Day By Day
Notes for MATH 201
Fall 2006
Activity: Go over syllabus. Take roll. Overview examples: Gilbert trial, election polls, spam
filters
Goals: Review
course objectives: collect data, summarize information, make
inferences.
Reading: To The Student, pages
xxxi-xxxiv.
Activity: Discussion of variables and
graphs. From a list of numbers,
communicate the important information to the person next to you. (Work in pairs or groups.) For your list of numbers, make a
frequency table and a histogram.
Useful commands for the calculator:
STAT
EDIT (use one of the lists to enter data,
L1 for example; the other L's can be used too.)
2nd
STATPLOT 1 On (Use this screen to
designate the plot settings. You
can have up to three plots on the screen at once. For now we will only use one at a time.)
ZOOM
9 This command centers the window around
your data.
In your description to your
neighbor, keep in mind these terms:
symmetry, skew, center, spread, mode, outlier. Also make sure that you try different window settings for
your histogram.
Goals: Begin
graphical summaries (describing data with pictures). Be able to use the calculator to make a
histogram.
Skills:
…
Identify types of
variables. To choose the proper graphical displays, it
is important
to be able to differentiate between Categorical (or Qualitative) and
Quantitative (or Numerical) variables.
…
Be familiar with
types of graphs. To graph categorical variables we use bar graphs or
pie graphs. To graph numerical
variables, we use histograms, stem plots, or QUANTILE (a TI-83 program we will explore on Day 3). In practice, most of our variables will
be numerical but it is still important to choose the right
display.
…
Summarize data into a
frequency table. The easiest way to make a frequency table is to first
use the TI-83 to make a histogram and then to TRACE over the boxes and record the classes and
counts. You can control the size
and number of the classes with Xscl
and Xmin
in the WINDOW menu. The decision as to
how many classes to create is arbitrary; there isn't a "right"

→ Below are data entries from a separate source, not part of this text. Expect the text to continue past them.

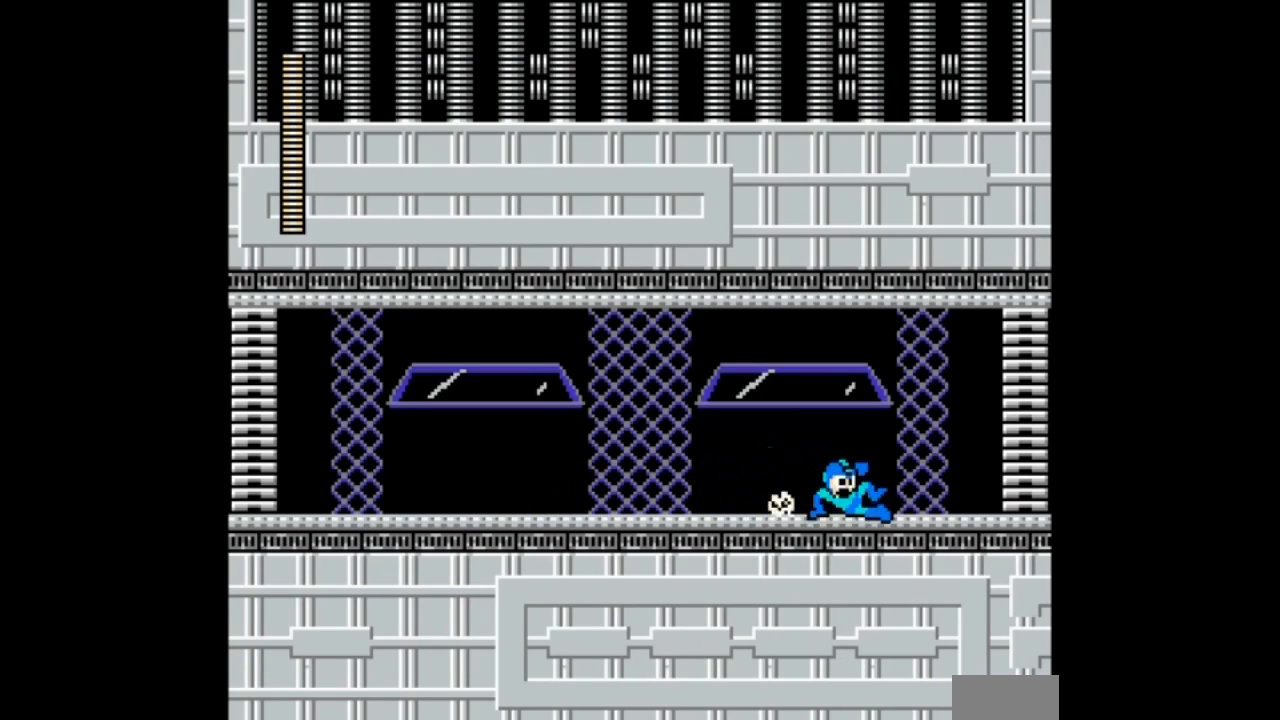
{"buttons": [], "events": [[167, "B", "up"], [400, "DPAD_RIGHT", "up"], [433, "DPAD_DOWN", "up"]]}
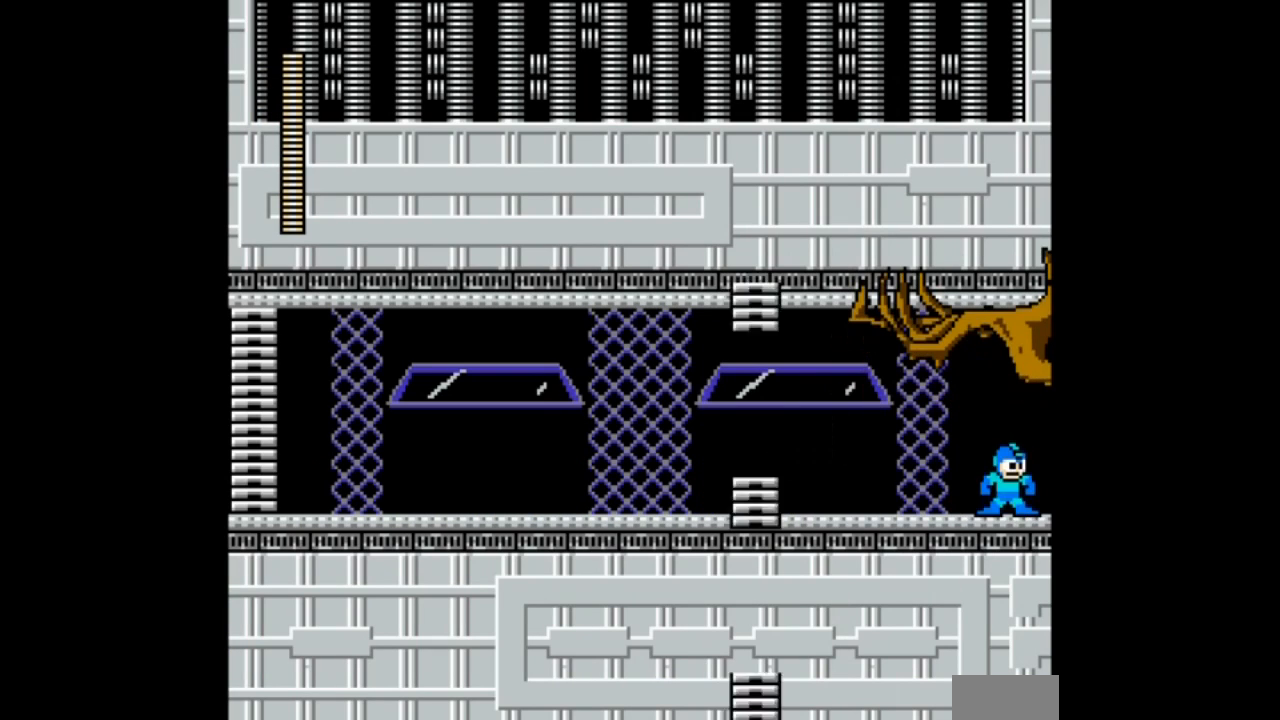
{"buttons": ["B", "DPAD_DOWN", "DPAD_LEFT"], "events": [[100, "DPAD_LEFT", "down"], [301, "DPAD_DOWN", "down"], [401, "B", "down"]]}
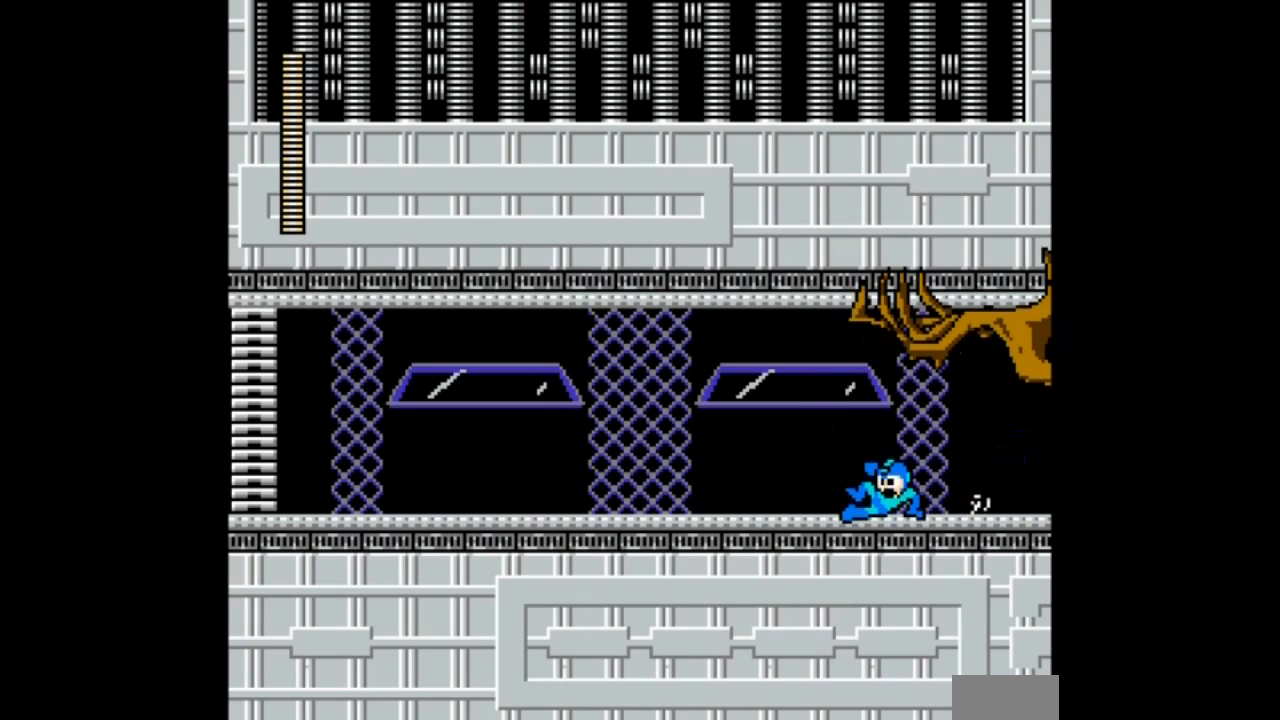
{"buttons": ["B", "DPAD_DOWN", "DPAD_LEFT"], "events": [[300, "B", "up"], [400, "B", "down"]]}
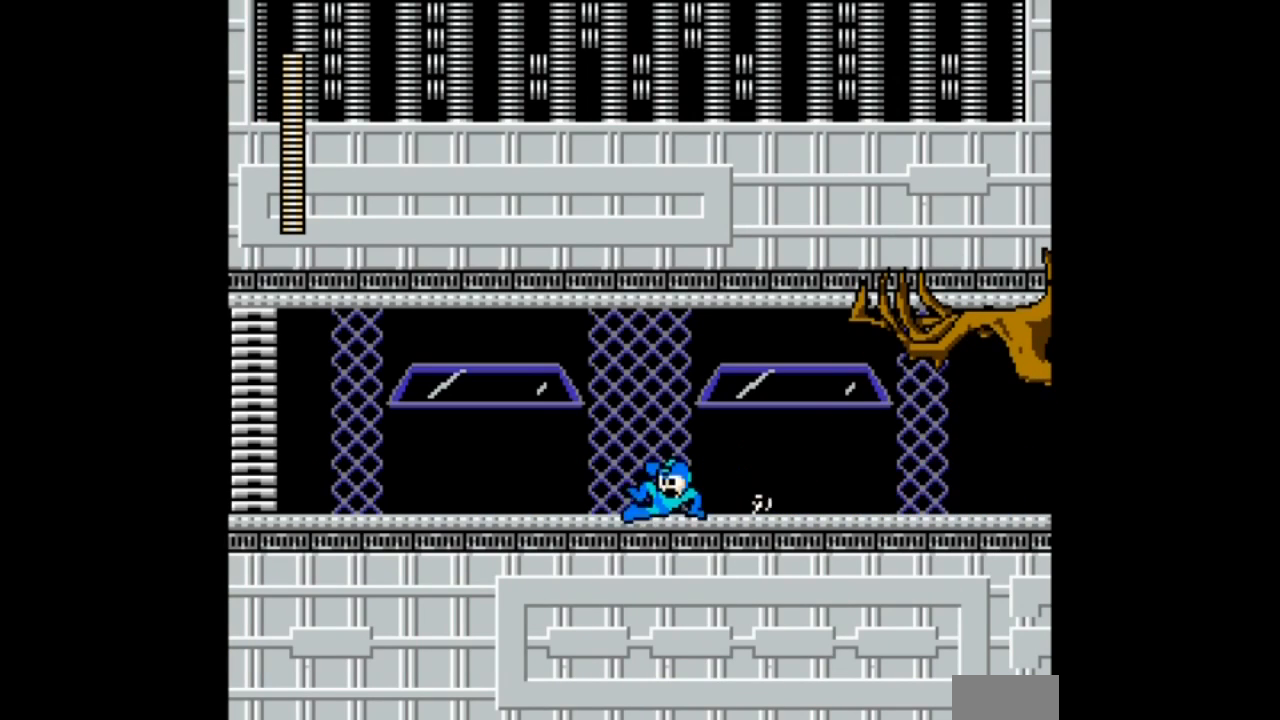
{"buttons": ["A", "DPAD_DOWN", "DPAD_LEFT"], "events": [[200, "B", "up"], [434, "A", "down"]]}
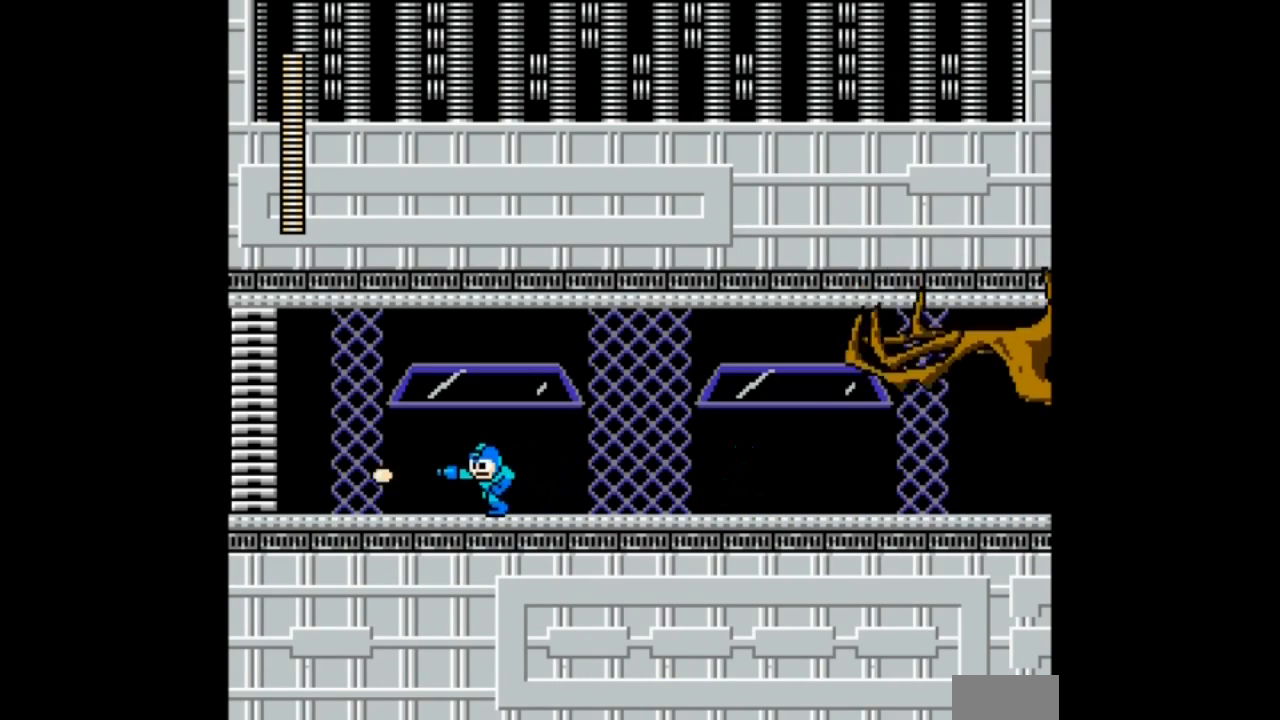
{"buttons": ["A", "DPAD_DOWN", "DPAD_LEFT"], "events": []}
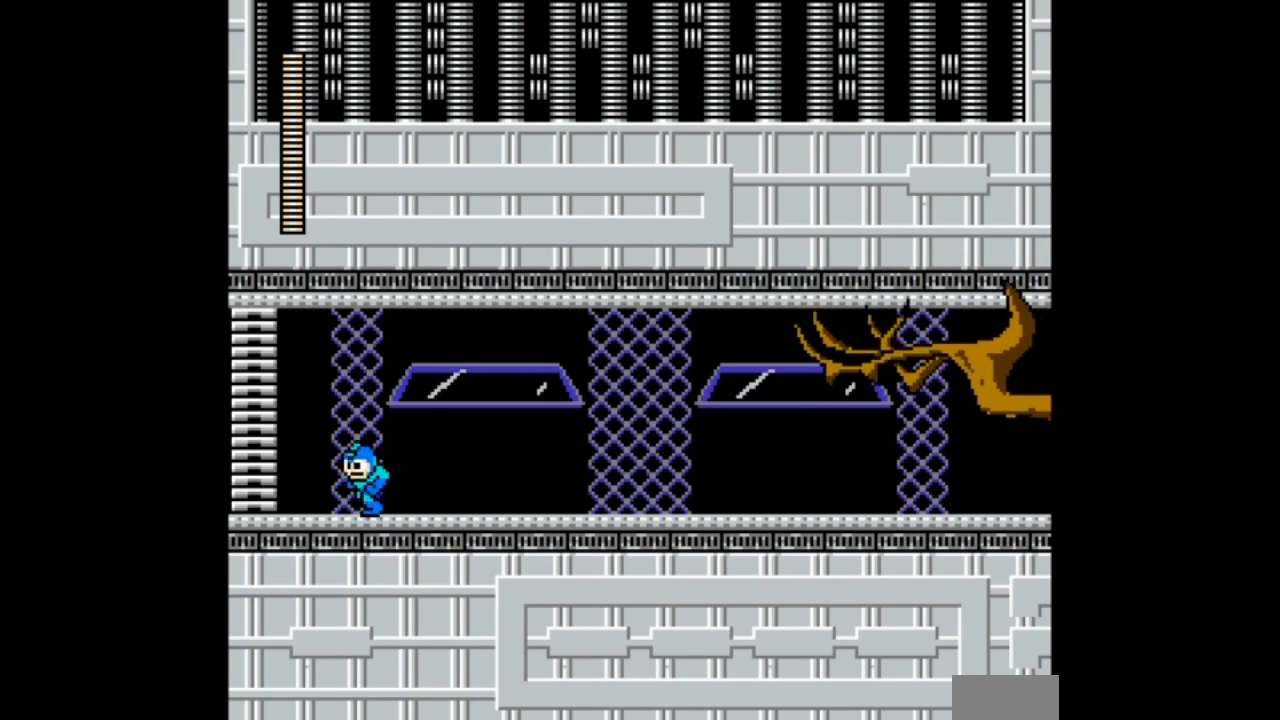
{"buttons": ["A", "DPAD_RIGHT"], "events": [[367, "DPAD_RIGHT", "down"], [401, "DPAD_DOWN", "up"], [434, "DPAD_LEFT", "up"]]}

answer, or rather all choices of Xscl
and Xmin are "right"
answers. One popular suggestion is
try the square root of the number of data values. For example, if there are 25 data points, use 5
intervals. If there are 50 data points, try 7
intervals. This is a rough rule;
you should experiment with it. The
TI-83 has a rule for doing this; I do not know what their rule is. You should develop your intuitions by
changing the interval width Xscl and
starting point Xmin and see what happens to
the display.
…
Know how to create
and interpret graphs for categorical variables. The two main
graphs for categorical variables are pie graphs and bar charts. Pie graphs are difficult to make by
hand, but popular on computer programs like Excel. Bar charts are also common on spreadsheets. Data represented by pie graphs and bar
charts usually are expressed as percents of the whole; thus they add to
100%. The ordering of categories
is arbitrary; therefore concepts such as skew and center make no sense.
Reading: Section 1.1. (Skip Time Plots and
Time Series.)
Activity: Use the "Arizona Temps" dataset to practice creating
the histograms, stem plots, and quantile plots for several lists. Compare and interpret the graphs. Identify shape, center, and spread.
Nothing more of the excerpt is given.